Anahita now spends her days tending crops, chickens and hogs, planting fruit and nut trees (“like crazy — we’re trying to build Canada’s largest forest farm”) and building connections between local farmers and markets. She has partnered with several farms to supply her community with local whole food — everything from organic heirloom vegetables and maple syrup, to sustainably raised meat, butter tarts and cheeses.
For Anahita, the partnerships are a win-win situation: increasing revenue for local family farms, providing frazzled families with healthy meals, and maintaining acres of productive land using soil-friendly farming practices.

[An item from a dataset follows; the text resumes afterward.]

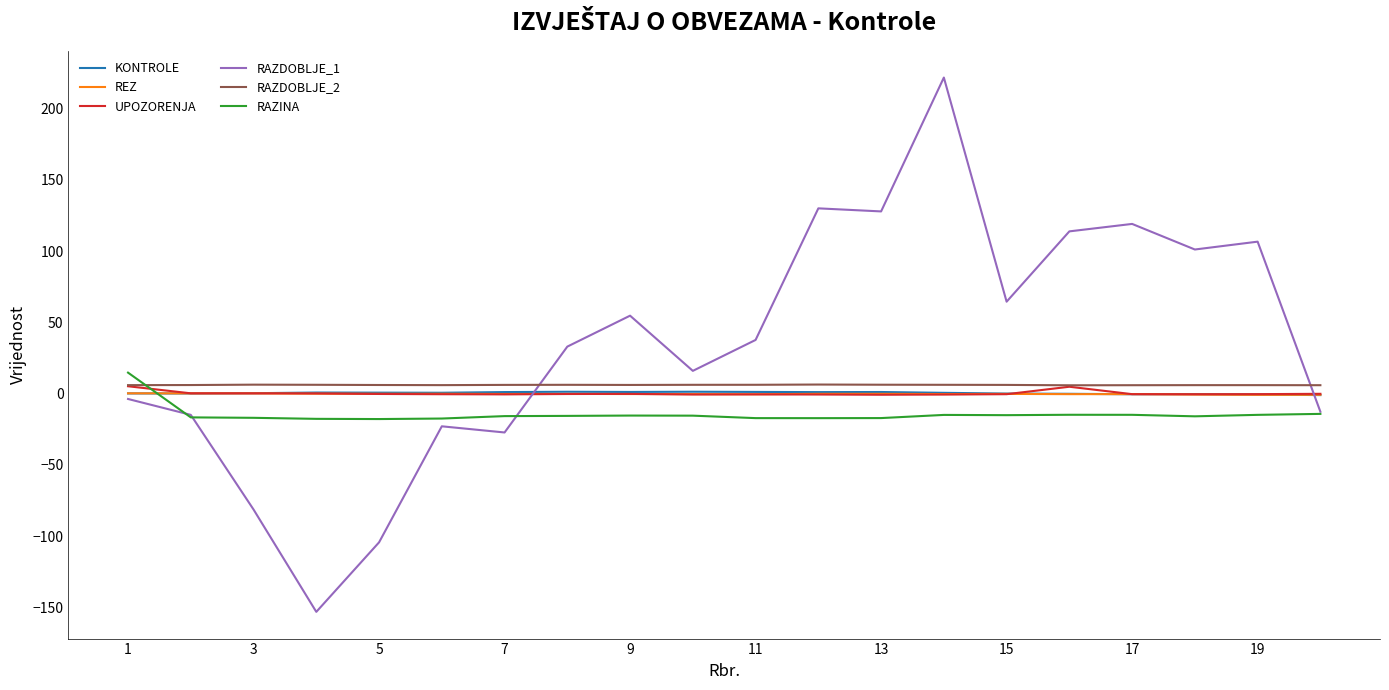

Which series has the widest spread of values?

RAZDOBLJE_1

Regenerative farming is Anahita’s real passion: “My focus is on increasing soil fertility. I’m wrapping my head around all the latest discoveries to hopefully improve the pasture and increase our topsoil.” She recalls reading in Scientific American that if soil degradation continues, the Earth can sustain only 60 more years of farming. “That [article] lit a fire under my ass, because we can change that. If we converted just 10% of our agriculture to regenerative practices, we could suck all the excess carbon out of the air. It’s possible. It’s so simple. Nature is so beautiful, and the solution lies in the soil — we just need to work with it.
“The only sector in agriculture that’s growing right now is regenerative. Anything I can do to support farmers creating change, that’s my mission.”
The Hillsdale farmhouse isn’t quite habitable yet. So for now the family lives in Barrie, Ontario, where the kids go to school and Anahita commutes 20 minutes to the farm. Her sons, now 16, 14 and 12, are adjusting well to change of pace.
“They take pride in seeing the rows of food, the wealth of it. We started raising hogs last year, and they were astonished by the animals’ intelligence. The boys are becoming respectful of how we treat the food that we eat and produce. We’ve dramatically decreased our waste. I think they feel very lucky to have access to that kind of food, and to see it emerge from a seed.”
Life has changed dramatically — for the better — since Anahita and Paul made the leap from city to farm. The learning curve, she says, has been humbling. “What gets me out of bed each day is knowing that I am helping clean our air, soil and water, and offering clean food to a community that I love. The more you get in touch with your values, the easier the minutiae of life — all the little annoyances — become. They become smaller because you’ve got a bigger mission.”